How does this differ from what I said? You need a particular number of gs; you don’t need a particular RPM.
Simple Centrifuge seems to cover your needs.
https://www.youtube.com/results?search_query=centrifuge+simple
You mean balance the load with something opposite? Yeah, that’s a good idea anyway, just to prevent vibration and uneven load on the bearings.
But the point is that a centrifuge that is big enough to accommodate an 8 gallon load, and spins at 20,000 RPM, is (unless I did my sums wrong) generating hundreds of thousands of gravities of centrifugal force - that seems like a recipe for a machine that just flies apart and kills everyone.
NB - I think you got it, Machine Elf, but for anyone else reading, I guessed at 50cm as a reasonable radius to accommodate an 8 gallon container - I just did the math on this and I’m still happy with that guess - a cylindrical container to hold 8 gallons, and be 50cm tall, would be 30cm in diameter.
Even if we had enough unobtainium to build this powerful centrifuge, I’m not sure it would work very well, because of a significant g gradient throughout the container - and maybe problems like coriolis forces too.

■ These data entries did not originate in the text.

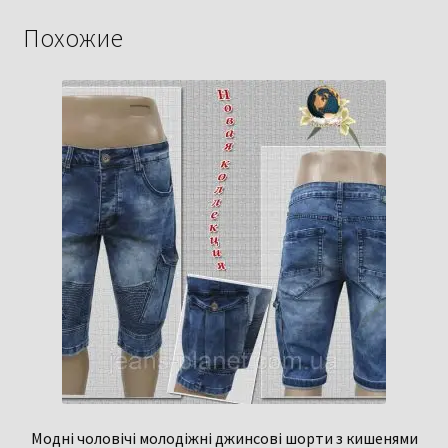
Похожие
Модні чоловічі молодіжні джинсові шорти з кишенями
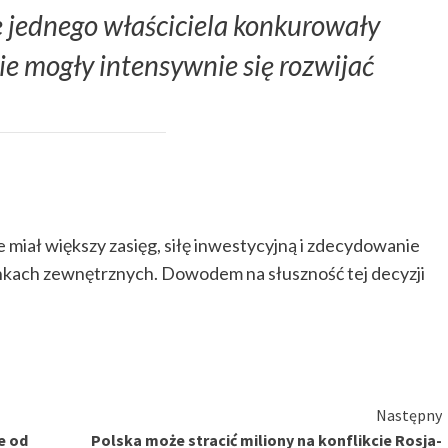
e jednego właściciela konkurowały
ie mogły intensywnie się rozwijać
 miał większy zasięg, siłę inwestycyjną i zdecydowanie
nkach zewnętrznych. Dowodem na słuszność tej decyzji
Następny
e od
Polska może stracić miliony na konflikcie Rosja-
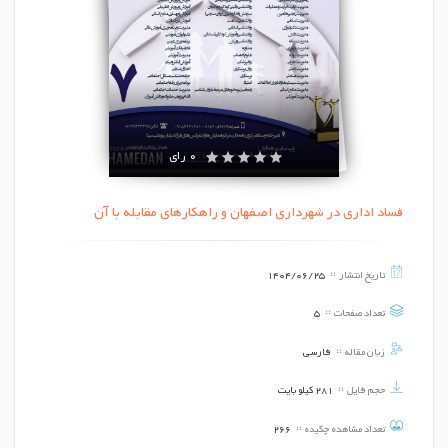
0 رای
فساد اداری در شهرداری اصفهان و راهکارهای مقابله با آن
تاریخ انتشار
1404/06/25
تعداد صفحات
5
زبان مقاله
فارسی
حجم فایل
281 کیلو بایت
تعداد مشاهده چکیده
266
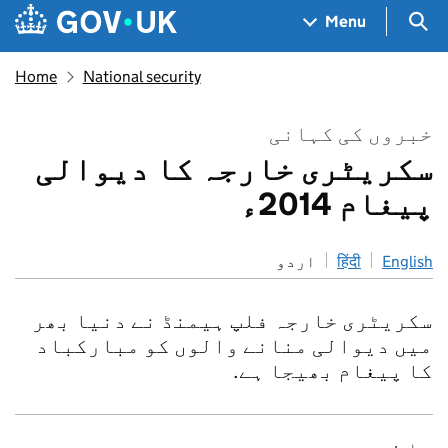
Skip to main content
Navigation menu
Sea
Menu
Home
National security
خبروں کی کہانی
سکریٹری خارجہ کا دیوالی
پیغام 2014ء
اردو
हिंदी
English
سکریٹری خارجہ فلپ ہیمنڈ نے دنیا بھر
میں دیوالی منانے والوں کو مبارکباد
کا پیغام بھیجا ہے.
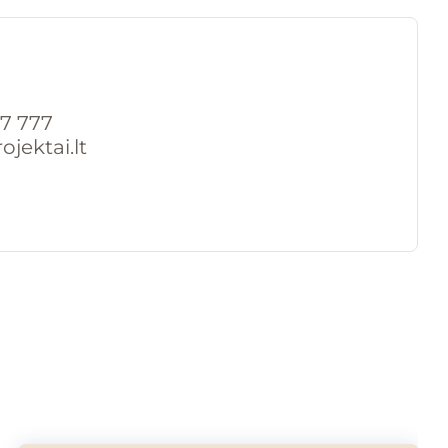
7 777
jektai.lt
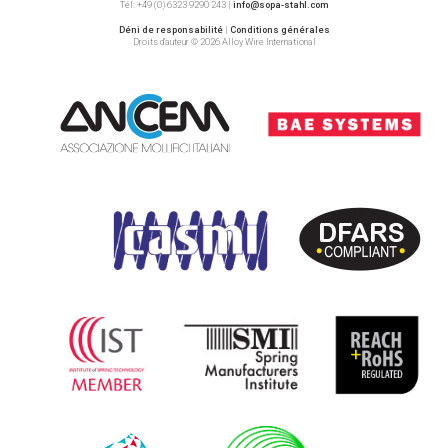
Tél: +49 (0) 6323 9290 243 |
info@sopa-stahl.com
Déni de responsabilité
|
Conditions générales
Droits d’auteur © 2026 Alloy Wire International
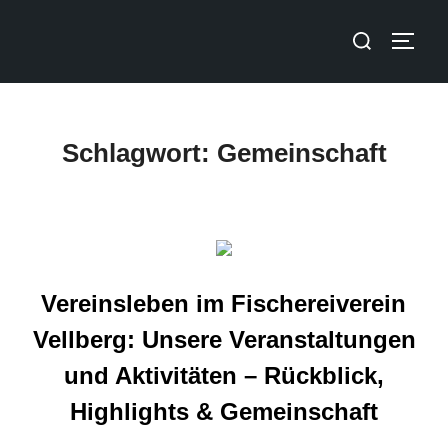
Schlagwort:
Gemeinschaft
Vereinsleben im Fischereiverein
Vellberg: Unsere Veranstaltungen
und Aktivitäten – Rückblick,
Highlights & Gemeinschaft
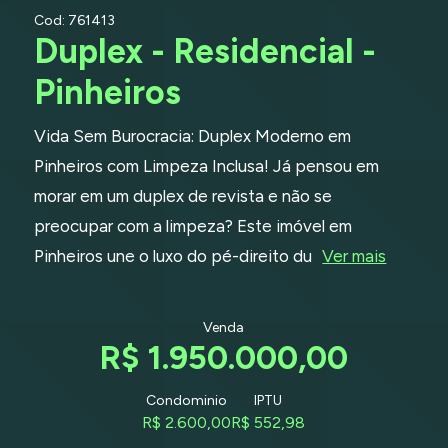
Cod: 761413
Duplex - Residencial -
Pinheiros
Vida Sem Burocracia: Duplex Moderno em
Pinheiros com Limpeza Inclusa! Já pensou em
morar em um duplex de revista e não se
preocupar com a limpeza? Este imóvel em
Pinheiros une o luxo do pé-direito du
Ver mais
Venda
R$ 1.950.000,00
Condominio
IPTU
R$ 2.600,00
R$ 552,98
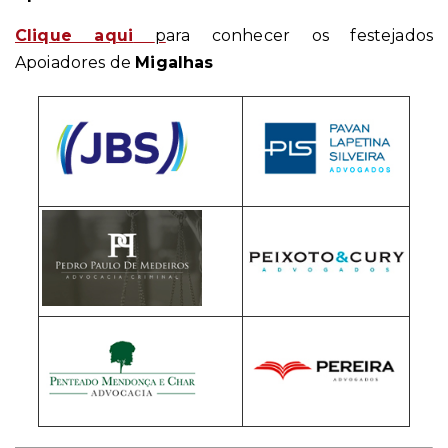
Clique aqui
p
ara conhecer os festejados
Apoiadores de
Migalhas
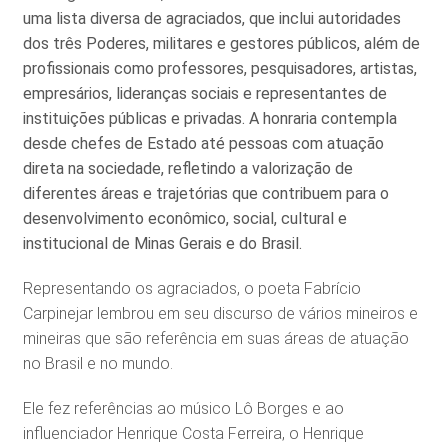
uma lista diversa de agraciados, que inclui autoridades
dos três Poderes, militares e gestores públicos, além de
profissionais como professores, pesquisadores, artistas,
empresários, lideranças sociais e representantes de
instituições públicas e privadas. A honraria contempla
desde chefes de Estado até pessoas com atuação
direta na sociedade, refletindo a valorização de
diferentes áreas e trajetórias que contribuem para o
desenvolvimento econômico, social, cultural e
institucional de Minas Gerais e do Brasil.
Representando os agraciados, o poeta Fabrício
Carpinejar lembrou em seu discurso de vários mineiros e
mineiras que são referência em suas áreas de atuação
no Brasil e no mundo.
Ele fez referências ao músico Lô Borges e ao
influenciador Henrique Costa Ferreira, o Henrique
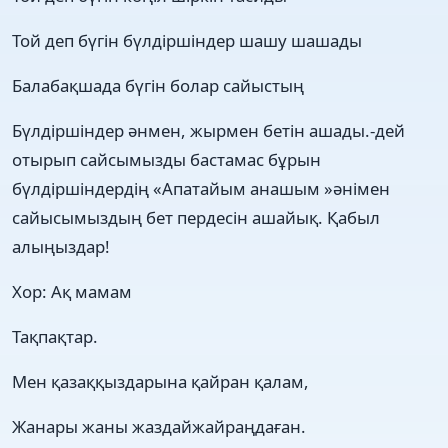
Той деп бүгін бүлдіршіндер шашу шашады
Балабақшада бүгін болар сайыстың
Бүлдіршіндер әнмен, жырмен бетін ашады.-дей
отырып сайсымызды бастамас бұрын
бүлдіршіндердің «Апатайым анашым »әнімен
сайысымыздың бет пердесін ашайық. Қабыл
алыңыздар!
Хор: Ақ мамам
Тақпақтар.
Мен қазаққыздарына қайран қалам,
Жанары жаны жаздайжайраңдаған.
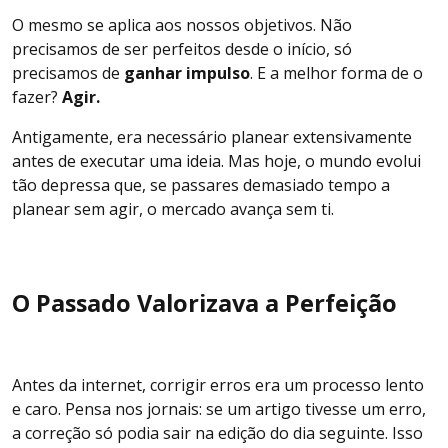
O mesmo se aplica aos nossos objetivos. Não
precisamos de ser perfeitos desde o início, só
precisamos de
ganhar impulso
. E a melhor forma de o
fazer?
Agir.
Antigamente, era necessário planear extensivamente
antes de executar uma ideia. Mas hoje, o mundo evolui
tão depressa que, se passares demasiado tempo a
planear sem agir, o mercado avança sem ti.
O Passado Valorizava a Perfeição
Antes da internet, corrigir erros era um processo lento
e caro. Pensa nos jornais: se um artigo tivesse um erro,
a correção só podia sair na edição do dia seguinte. Isso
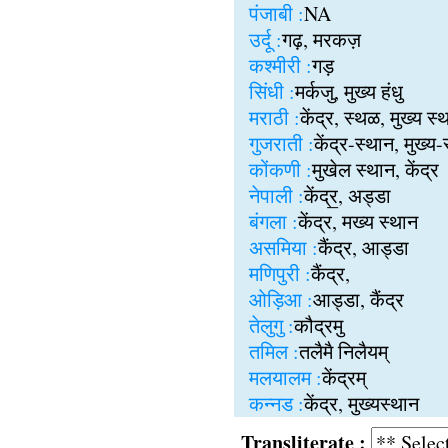
पंजाबी :
NA
उर्दू :
गढ़, मरकज़
कश्मीरी :
गड़
सिंधी :
मर्कजु, मुख्य हंधु
मराठी :
केंद्र, स्थळ, मुख्य स्
गुजराती :
केंद्र-स्थान, मुख्य
कोंकणी :
मुखेल स्थान, केंद्र
नेपाली :
केंद्र॒, अड्डा
बंगला :
केंद्र, मख्य स्थान
असमिया :
कैंद्र, आड्डा
मणिपुरी :
कैंद्र,
ओड़िआ :
आड्डा, कैंद्र
तेलुगु :
कौद्रमु
तमिल :
तलैमै निलैयम्
मलयालम :
केंद्रम्
कन्नड :
केंद्र, मुख्यस्थान
Transliterate :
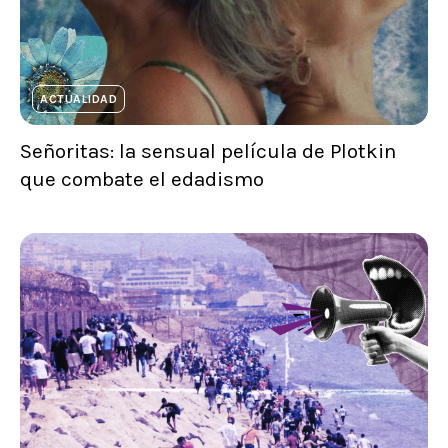
ACTUALIDAD
Señoritas: la sensual película de Plotkin
que combate el edadismo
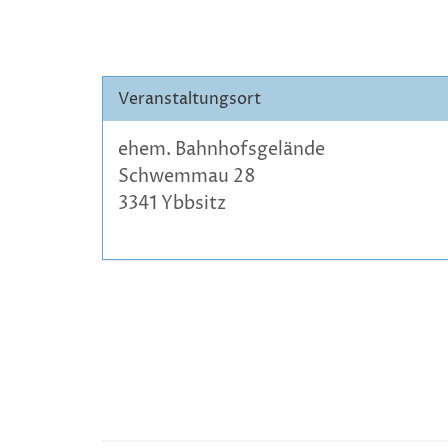
Veranstaltungsort
ehem. Bahnhofsgelände
Schwemmau 28
3341 Ybbsitz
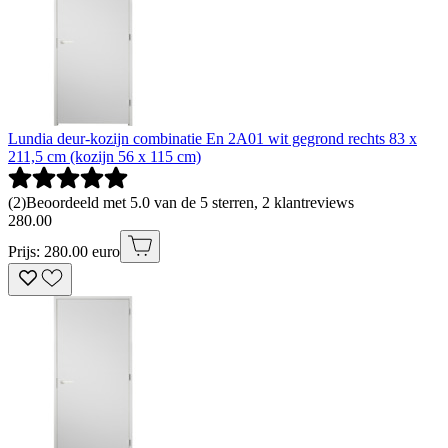
Lundia deur-kozijn combinatie En 2A01 wit gegrond rechts 83 x
211,5 cm (kozijn 56 x 115 cm)
(
2
)
Beoordeeld met 5.0 van de 5 sterren, 2 klantreviews
280
.
00
Prijs: 280.00 euro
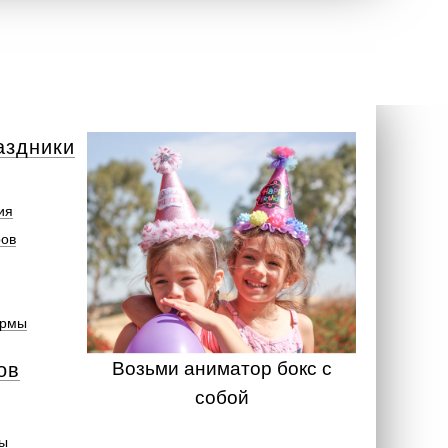
аздники
ия
ров
ормы
Возьми аниматор бокс с
ов
собой
ты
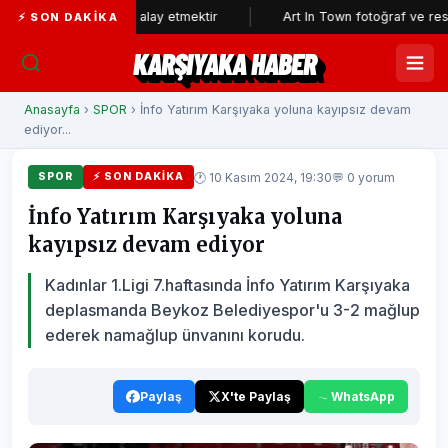
kının aklıyla alay etmektir
Art In Town fotoğraf ve resim sergisin
⚡ SON DAKIKA
KARŞIYAKA HABER
Anasayfa
›
SPOR
› İnfo Yatırım Karşıyaka yoluna kayıpsız devam
ediyor...
🕐 10 Kasım 2024, 19:30
💬 0 yorum
SPOR
⚡ SON DAKIKA
İnfo Yatırım Karşıyaka yoluna
kayıpsız devam ediyor
Kadınlar 1.Ligi 7.haftasında İnfo Yatırım Karşıyaka
deplasmanda Beykoz Belediyespor'u 3-2 mağlup
ederek namağlup ünvanını korudu.
Paylaş
X'te Paylaş
WhatsApp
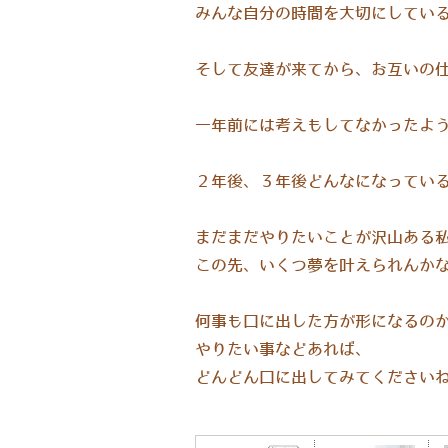
みんな自分の時間を大切にしている
そして友達が来てから、お互いの仕
一年前には考えもしてなかったよ
２年後、３年後どんなになってい
まだまだやりたいことが沢山ある私
この先、いくつ夢を叶えられんかな
何事も口に出した方が形になるの
やりたい事などあれば、
どんどん口に出してみてください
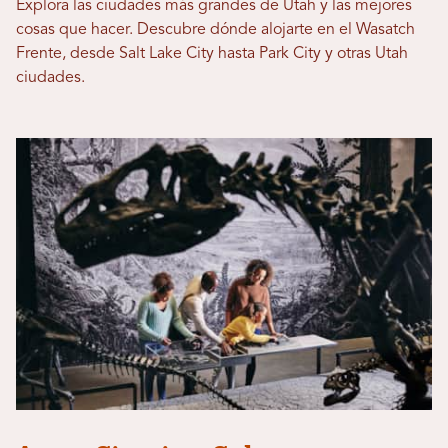
Explora las ciudades más grandes de Utah y las mejores
cosas que hacer. Descubre dónde alojarte en el Wasatch
Frente, desde Salt Lake City hasta Park City y otras Utah
ciudades.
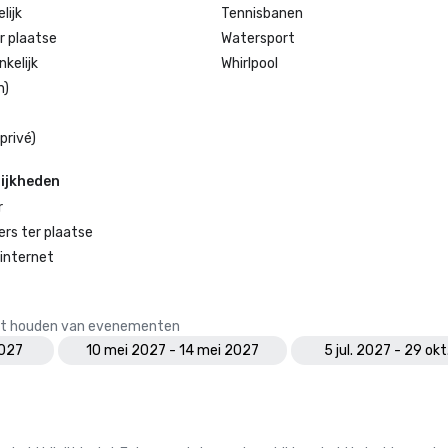
lijk
Tennisbanen
r plaatse
Watersport
kelijk
Whirlpool
n)
privé)
ijkheden
r
s ter plaatse
internet
 het houden van evenementen
2027
10 mei 2027 - 14 mei 2027
5 jul. 2027 - 29 ok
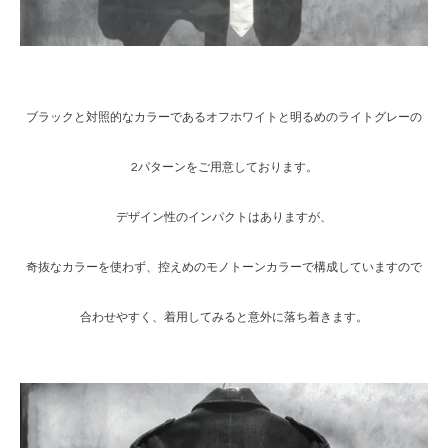
ブラックと対照的なカラーであるオフホワイトと明るめのライトグレーの
2パターンをご用意しております。
デザイン性のインパクトはありますが、
奇抜なカラーを使わず、控えめのモノトーンカラーで構成していますので
合わせやすく、着用してみると意外に落ち着きます。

Seriously. Even with ultracentrifuges designed for 100,000 x g or higher, running an unbalanced or damaged rotor is a really bad idea. They typically have heavy steel tub to contain any accidents, but sometimes even that is not enough.
Please, please don’t make a homemade, oversized ultracentrifuge.
No, I mean you have two things rotating.
So you have a main shaft, rotating parallel to the Earth. Then each arm that juts out of the main shaft contains a pipe full of solution that we’re trying to separate. The pipe is shaped like an octopus, with arms. Those octoupus shapes spin, perpendicular to the Earth (like a ferris wheel). So the main shaft is sling the solution outwards. The shapes of the pipes is diverting the solution perpendicular to the shaft, and the octopus spinning is adding a second set of slinging, which is (idealy) helping to add extra G to force on the solution in the octopus tentacles.
I take it you’ve never played with a gyroscope? Angular momentum is weird. If you have an object spinning on one axis and apply torque to it on a perpendicular axis, the whole thing will begin to rotate around the third axis. The effect is entirely surprising to our primitive monkey minds, which have done a pretty impressive job evolving an intuition of things that fly through the air, but never had to deal with rapidly spinning objects until very recently. Here, have a wiki-animation, a youtube demonstration, and as always there’s an XKCDfor that.
I think that your centrifuge on a centrifuge idea will add major forces bending the arms up or down, depending on the direction everything is spinning. As a practical engineering matter, you just took a potentially hazardous centrifuge and given it a whole lot of additional forces, and moving parts that will happily vibrate to pieces.
I think that’s goung to be worse. The reason that makes an exciting fairground ride is that the rider is exposed to wildly varying g forces throughout. That’s almost exactly what you don’t want, with a centrifuge designed for settling out liquid, especially with loads big enough for sloshing to be a real issue, and super-especially in light of the apparently absurdly high specification that the OP seems to be pursuing. It would go boom on first use, before even getting to full speed.
Centrifuges typically spin perpendicular to natural gravity so that the external forces on them are uniform.
The octopus-fuge is a bad idea for one reason: It’s more complicated, and doesn’t gain anything from that complication. The goal of any centrifuge is some amount of acceleration. The limiting factor in construction of a centrifuge is also acceleration: You need to make the parts strong enough that they won’t break. Introducing more moving parts just means that it’s harder to make the parts strong enough-- It doesn’t make it any easier to achieve high accelerations.
The fact that it produces nonconstant accelerations is also a problem (for most applications), but it pales in comparison to the other problem.